Амелька вздрогнул. Ванька Граф вдруг представился ему большим, притворно ласковым псом, который ни с того ни с сего, обнаружив свою подлую натуру, предательски куснул доверчивую руку друга. С внезапно подкравшейся обидой, с брезгливостью Амелька резко отвернулся от Ваньки Графа и в напряжении затих.
– Ну, что ж молчишь? – спросил Граф. Амелька не ответил. Ему стало несказанно жаль погибшей девушки. Он лежал и с болезненной тоской думал о ее последнем вздохе; он до ужаса ясно слышал, как хрустят хрящи ее горла под железной хваткой палача. Амельке жарко, душно, тьма шуршала пред его глазами. Нет, нет, Амелька никогда этого не позволил бы себе, он лучше бы сам погиб… А вот Граф… Эх, зверь, подлец.
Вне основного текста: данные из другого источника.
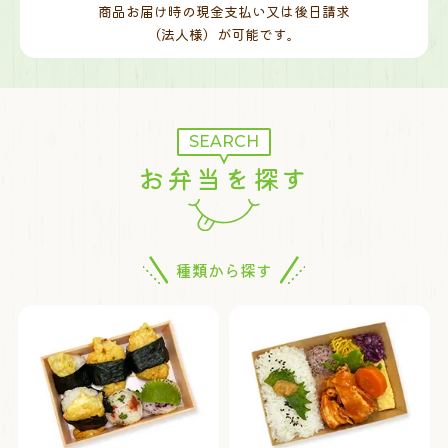
商品お届け時の現金支払い又は後日請求
（法人様）が可能です。
SEARCH
お弁当を探す
種類から探す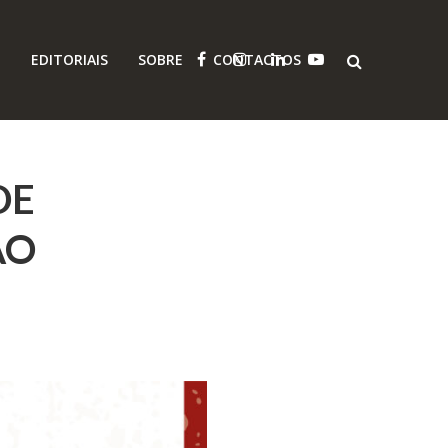
O
EDITORIAIS
SOBRE
CONTACTOS
DE
AO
– Ежели бы не прикончил, – слышит Амелька противный, гукающий, как из бочки, голос, – если б не прикончил гадину, сам попал бы. Я двоих пришил – девчонку да барина. А Лешка Семизвон – кухарку да старуху. Лешка из города смылся. Меня взяли по подозрению. Вот сижу теперь. А я знать не знаю, ведать не ведаю. Ха-ха! Свидетелей нет. Концы в воду. Подержат да выпустят. Опять крути
И голос его вдруг набух слезливой жалостью, как сухая каша маслом.
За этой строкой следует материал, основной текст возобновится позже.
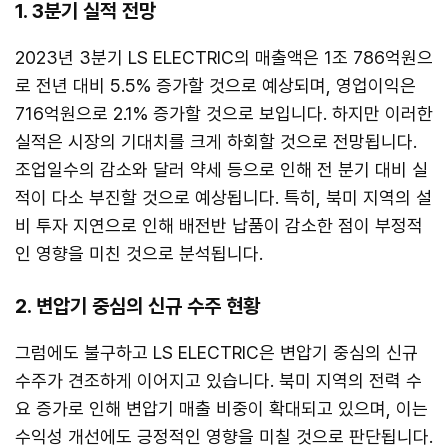
1. 3분기 실적 전망
2023년 3분기 LS ELECTRIC의 매출액은 1조 786억원으
로 전년 대비 5.5% 증가할 것으로 예상되며, 영업이익은
716억원으로 2.1% 증가할 것으로 보입니다. 하지만 이러한
실적은 시장의 기대치를 크게 하회할 것으로 전망됩니다.
조업일수의 감소와 달러 약세 등으로 인해 전 분기 대비 실
적이 다소 부진할 것으로 예상됩니다. 특히, 북미 지역의 설
비 투자 지연으로 인해 배전반 납품이 감소한 점이 부정적
인 영향을 미친 것으로 분석됩니다.
2. 변압기 중심의 신규 수주 현황
그럼에도 불구하고 LS ELECTRIC은 변압기 중심의 신규
수주가 견조하게 이어지고 있습니다. 북미 지역의 전력 수
요 증가로 인해 변압기 매출 비중이 확대되고 있으며, 이는
수익성 개선에도 긍정적인 영향을 미칠 것으로 판단됩니다.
– А я ее люблю. Колдунья какая-то, волшебница. Подыхать буду, а любовь к ней в моем дурацком сердце не умрет. Ты думаешь – я зверь, а я человек есть… Может, в сто раз понесчастнее тебя. Вот на свободу выйду, обязательно ее могилку святую разыщу. Ты не смейся – разыщу. Упаду на могилку, плакать буду, как баран, свою грудь ногтями стану рвать, чтоб кровь добыть, чтоб моя кровь на могилу канула. Земли с могилы съем…
Где-то в подсознании Амельки, заглушая бредовой, быть может, выдуманный бандитом рассказ, звучал мотив только что слышанной им песни: «Мои руки в крови, но меня не кляни: я покоя с той ночи не знаю».
Амелька заткнул уши. В каком-то мучительном, придавившем его мраке он опрокинулся на живот и нырнул головой под подушку. Кровь неуемно стучала в виски: «Зверь, зверь, зверь».